Daniels: Absolutely, I am 200% in favor. I love peer mediation. Having these services in the schools is where they need to be. Whenever I speak to teachers, I tell them the children are with you more awake hours than they are with their parents. So even though they may not want the responsibility of taking care of these children, they have it, by virtue of taking the responsibility of being a teacher. The school system then needs to have quite a bit of things in place that they don’t have. Kids don’t like to listen to adults and feel that we don’t understand. When you have peer mediation with young people listening and dialoguing both sides of the situation. That doesn’t mean that adults should not be present, as support, but we should train peers to be mediators. It teaches a skill and set-up a system to address conflict between young people. In addition, the school system needs to have classes like communication skills and conflict resolution which should be mandatory classes that kids in school should take. It should start in kindergarten. We wait until our kids are in high school and are killing each other before we want to teach them these skills. And what we don’t realize is that cliques start in kindergarten, not middle school and high school. We need to stop thinking that our toddlers will grow out of certain behaviors.
Examiner: What can adults do to help? Baring in mind that some people think that bullying is not an epidemic and that a small number of cases are being hyped by the media.

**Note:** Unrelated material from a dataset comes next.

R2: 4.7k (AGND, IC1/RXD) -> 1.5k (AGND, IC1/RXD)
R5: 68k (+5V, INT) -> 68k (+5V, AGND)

Daniels: There is a lot that we can do — we need to speak up and recognize that is an epidemic. Try telling that to parents who are burying their children because they were killed by their bully or they killed themselves because of being bullied. As adults we have to live and be an example, because our kids don’t do as we say, they do what they see us do. Bullying in the workplace is outrages today. Why is it ok for a parent to think they can holler and scream at their children? When we can behavior ourselves in a manner that is respectable and respectful then we are modeling how our children should behavior. Why is it ok for our teachers to talk to children like they are nothing – it isn’t. Why is it ok for a boss to yell, scream, and humiliate an employee – it isn’t. I personally had to have a teacher fired because of how they were talking to my child. Now, my child was in middle school and liked to talk too much. But he would come home everyday and tell me how one particular teacher was talking to him. But I didn’t believe him, initially. It took about three months, to get to the bottom of the problem, but eventually this teacher was recorded verbally abusing the students. As adults we cannot behavior how we want to and expect our children to behavior differently.
Examiner: Tell us a little bit out Empowering Youth for Success?

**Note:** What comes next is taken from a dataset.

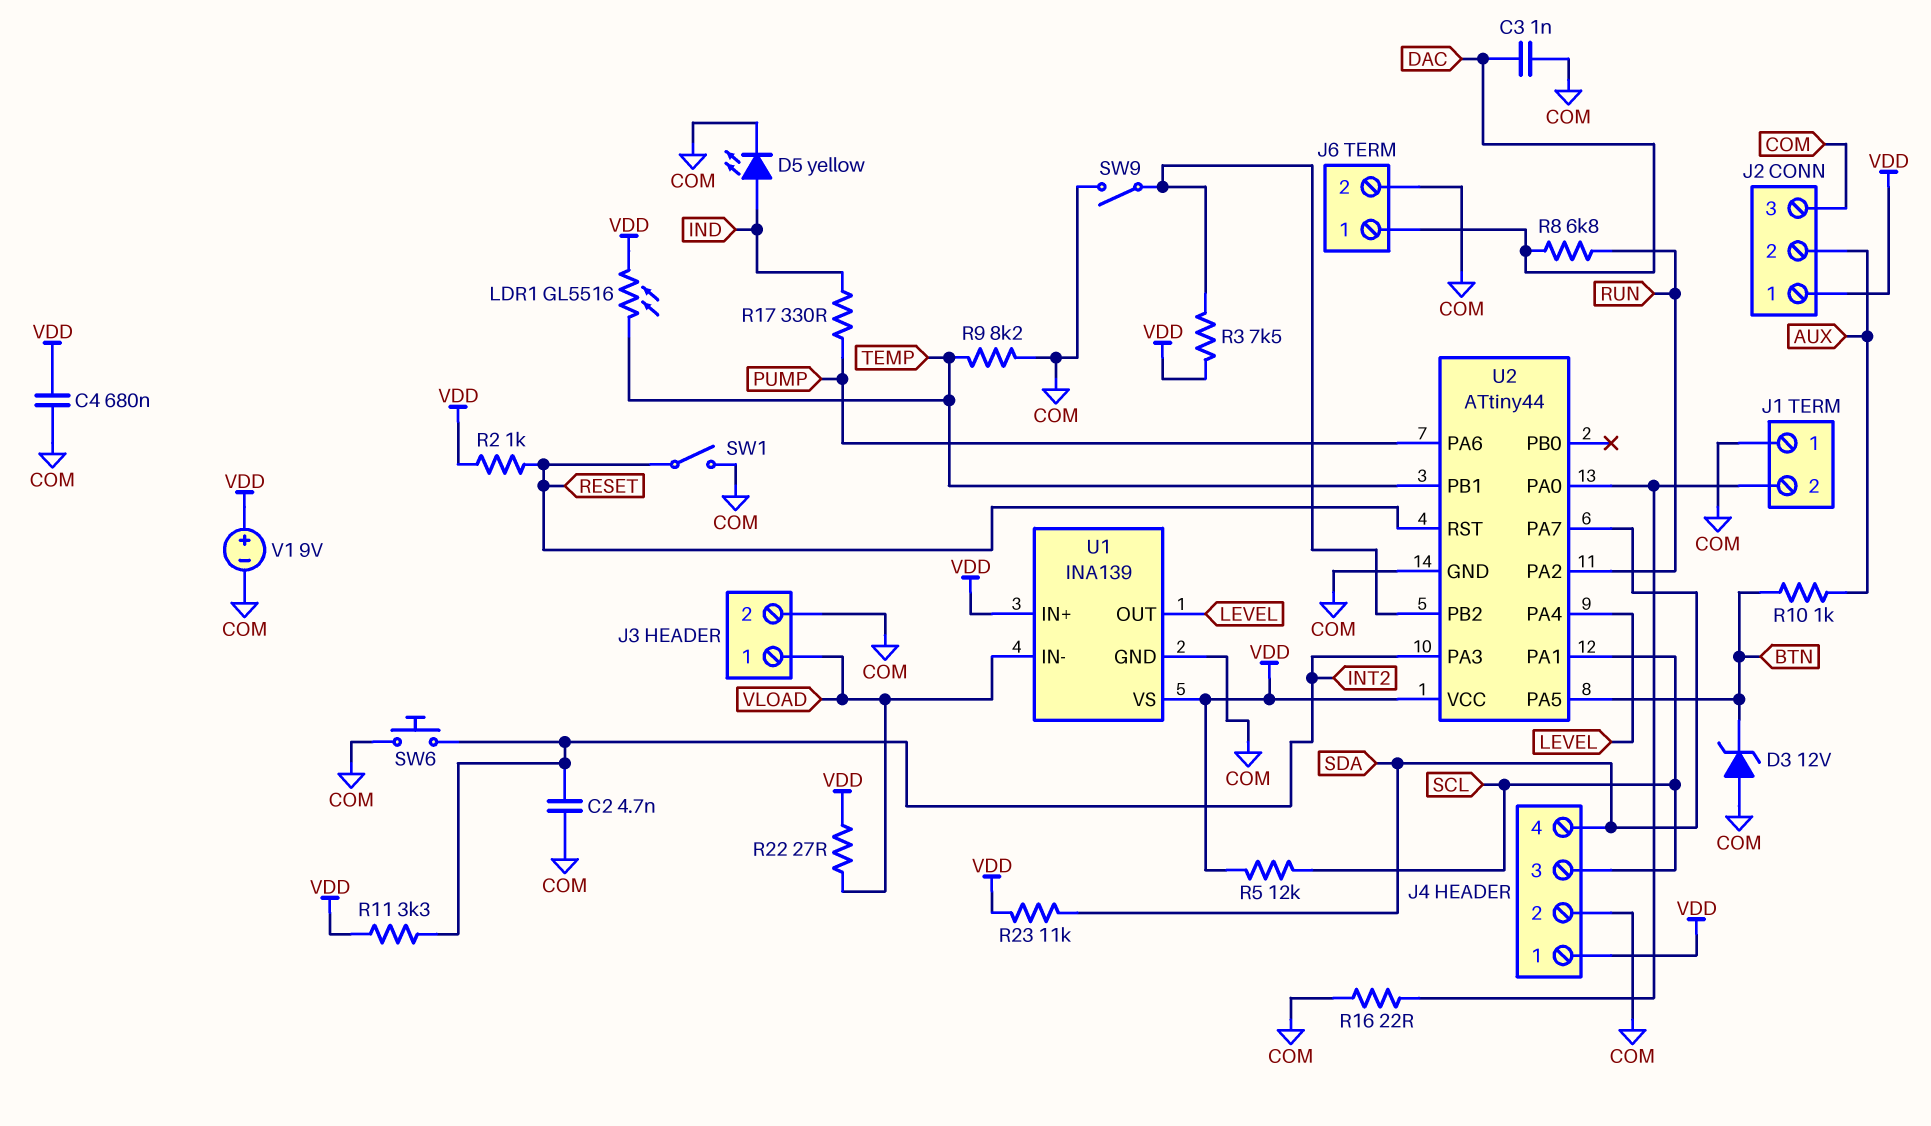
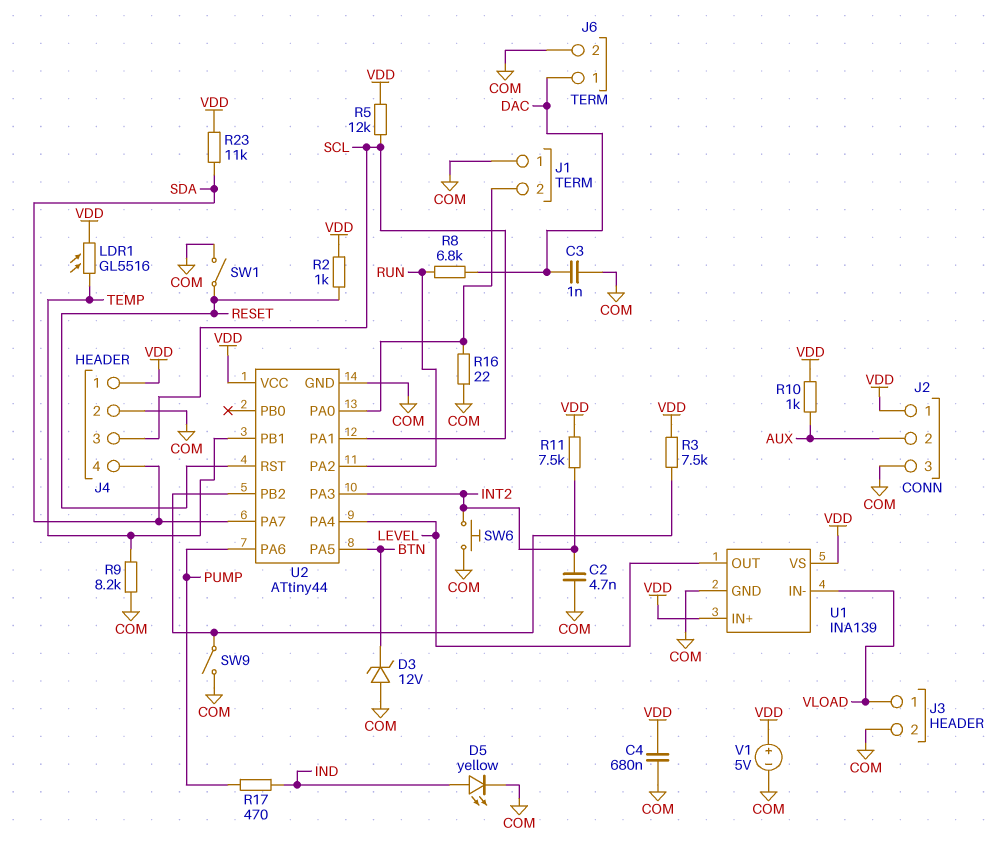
R10: 1k (AUX, BTN) -> 1k (AUX, VDD)
R11: 3.3k (INT2, VDD) -> 7.5k (INT2, VDD)
R17: 330 (IND, PUMP) -> 470 (IND, PUMP)
R22: 27 (VDD, VLOAD) -> none
V1: 9V (plus VDD, minus COM) -> 5V (plus VDD, minus COM)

Daniels: At Empowering Youth For Success we focus on three areas – business success, financial success, and leadership success. We cannot empower young people to be leaders if they don’t have anyone to follow. Leadership is not about power, it is about everything except power. If we can teach young people how to be great leaders then we will also be able to address some of the bullying that we see going on. We not only work with young people, we work with parents as well. Leadership training empowers youth to be good leaders and ties so very well with attacking the bullying problem. Teaching them to be leaders is going to add to that self-esteem seed that we were talking about earlier. When young people realize that they can be leaders their self-esteem grows. A bully is a leader…misguided so we want to take that outspoken or aggressive quality and re-focus what is negative into positive leadership skills. All schools should have a youth entrepreneur class, a leadership class, and so no because our kids need to know more than just one + one = two. I’m not saying that, for instance, math is not important. But in today’s society our children need much more than the basic subjects to prepare them for an ever changing world, and also prepare them for conflict that they will experience in the workplace, in college, in church.
As always, I write these articles in the hope that they will inspire, provoke thought, and create conversation.